También, Darío observó con deleite, tenía una armonía hermosa cuando, después de destapar la coca light y darle el primer sorbo, pasaba frente al teléfono público que estaba cruzando la calle, justo frente a la blanquería, y metía dos dedos sutiles, suaves y precisos como hocico de oso hormiguero, en la camarita donde cae el vuelto. Todos los días, sin falta, Sol Andrea revisaba el teléfono al pasar, esperando que algún apurado hubiera dejado allí su moneda, y no era extraño verla sonreír, tan angelicalmente como cuando ponía una felicitación en un cuaderno, mientras se guardaba veinticinco centavos en la cartera. Eso a Darío lo volvía loco.
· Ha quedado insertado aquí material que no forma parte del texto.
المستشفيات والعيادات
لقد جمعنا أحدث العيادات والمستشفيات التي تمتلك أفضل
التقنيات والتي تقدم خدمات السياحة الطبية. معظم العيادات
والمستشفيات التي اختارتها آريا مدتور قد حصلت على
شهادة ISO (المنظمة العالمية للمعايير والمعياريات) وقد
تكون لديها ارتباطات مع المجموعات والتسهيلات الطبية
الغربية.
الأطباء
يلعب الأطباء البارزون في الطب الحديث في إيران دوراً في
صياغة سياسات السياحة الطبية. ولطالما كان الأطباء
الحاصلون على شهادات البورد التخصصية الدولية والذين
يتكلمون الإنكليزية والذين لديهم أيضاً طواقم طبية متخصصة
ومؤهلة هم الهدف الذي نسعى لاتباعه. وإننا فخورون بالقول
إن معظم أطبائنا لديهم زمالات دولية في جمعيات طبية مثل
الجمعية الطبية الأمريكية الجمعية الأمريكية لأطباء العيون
Así que un lunes empezó a salir de la blanquería cuando sonaba el timbre, a cruzar la calle corriendo y a dejar veinticinco guitas en el huequito del teléfono, sólo para hacer feliz a la seño Sol Andrea y soñar con su sonrisa. El lunes se puso contenta, el martes también, el miércoles más, sin caer de su asombro, el jueves cayó de su asombro, y el viernes, cuando encontró una moneda de un peso, se levantó de la caída y, mientras se guardaba la moneda, mitad sonriendo y con una leve sombra frágil como flan, miró al rededor sin encontrar nada.
Al lunes siguiente Darío le dejó una cartita de amor, tamaño huequito de los vueltos, se peinó bien, se puso su ropa más más blanca, y esperó que ella se comprara la coca light, sosteniendo una rosa, transpirado en emoción infantil.